Scripted Deployment

Contents

Scripted Deployment

The commands to deploy an application are written in a scripting language. The script is executed, and the commands are executed in sequence. The scripting language may be a shell script or batch file, or it may be a higher level language -Perl, Python, Ruby, or a build-tool language such as Make or Ant.

Features

  • The sequence of commands to deploy an application are listed in a scripting language
  • The runtime interprets the scripts and executes the command
  • The scripting language can contain control logic to order the deployment.

Advantages

  • Shell histories can be used to build the commands for shell-scripts.
  • Build-tool languages can integrate deployment with build process, and can order actions by declared dependencies.
  • Offers the complete functionality of the language
  • Developers may be familiar with the language
  • Procedural programming is something that all developers are familiar with
  • Scripts are easy to execute on the command line
  • Big deployments can be built by aggregrating smaller sequences.
  • Variables can be used to share configuration options and results between stages of the deployment.
  • Return values and the output of programs can be fed into the shell's decision making process.

Disadvantages

  • Requires a good language. Windows batch files have historically been very weak here.
  • Requires applications that can be configured from the command line. Again, windows has been very weak here. Unix has been much stronger.
  • Does not scale to a single deployment choreographed across multiple machines. You can run the same script on many machines, but trying to have a single script that starts the database in one machine, and the application server in two others is not easy.
  • No way to rollback except through the authoring of separate scripts
  • No automated liveness tests.
  • No easy for programs to examine the scripts and determine what their side effects will be.

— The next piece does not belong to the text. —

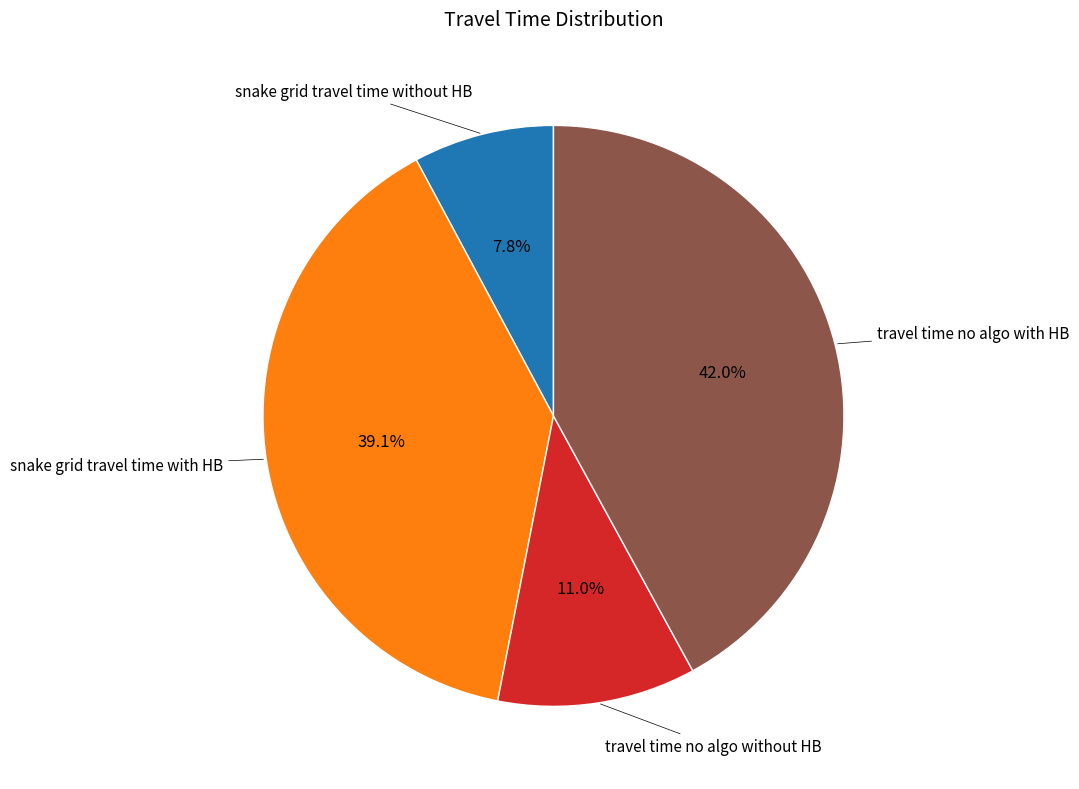

Does any single category account for the majority?

No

Declarative information is the key to making tools such as Alien work; this cross-distribution installer can read RPM metadata and install the described artifact on .deb systems...the declarative aspects of an RPM file can be translated into the .deb equivalent. Scripts cannot be translated, or understood on a machine except by executing them and observing what changes have taken place.

SmartFrog support

SmartFrog is clearly positioned as an alternative to scripting, because we believe that model-driven deployment is a better way to describe complex, distributed applications.

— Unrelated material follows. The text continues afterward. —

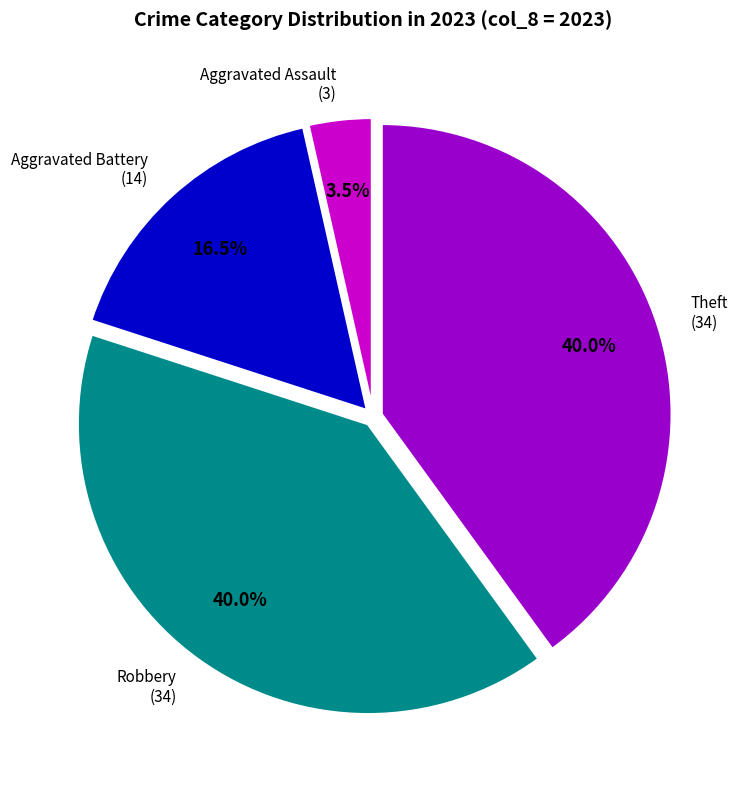

To the nearest percent, what is the average slice percentage?

25%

Even so, we know how popular scripts of some form or other, be they the scripts to start up databases or application servers, or existing Ant build files. The runshell component (/org/smartfrog/services/os/runshell/components.sf can execute a shell script on startup; parameters to the script can be used as part of the model. The ShellScript components /org/smartfrog/services/shellscript/components.sf are more powerful, as they start a shell script to which commands can be issued by remote callers. This can be used to connect together the inputs and outputs of processes running on different machines. Script failure can be detected and reported. What SmartFrog cannot do is automatically roll back the changes made by the script during undeployment.

For Ant integration, the sf-ant components offers complete access to Ant's own tasks as SmartFrog components, and the ability to execute Ant build files within SmartFrog's own process. What SmartFrog cannot do is automatically roll back the changes made by the build file during undeployment.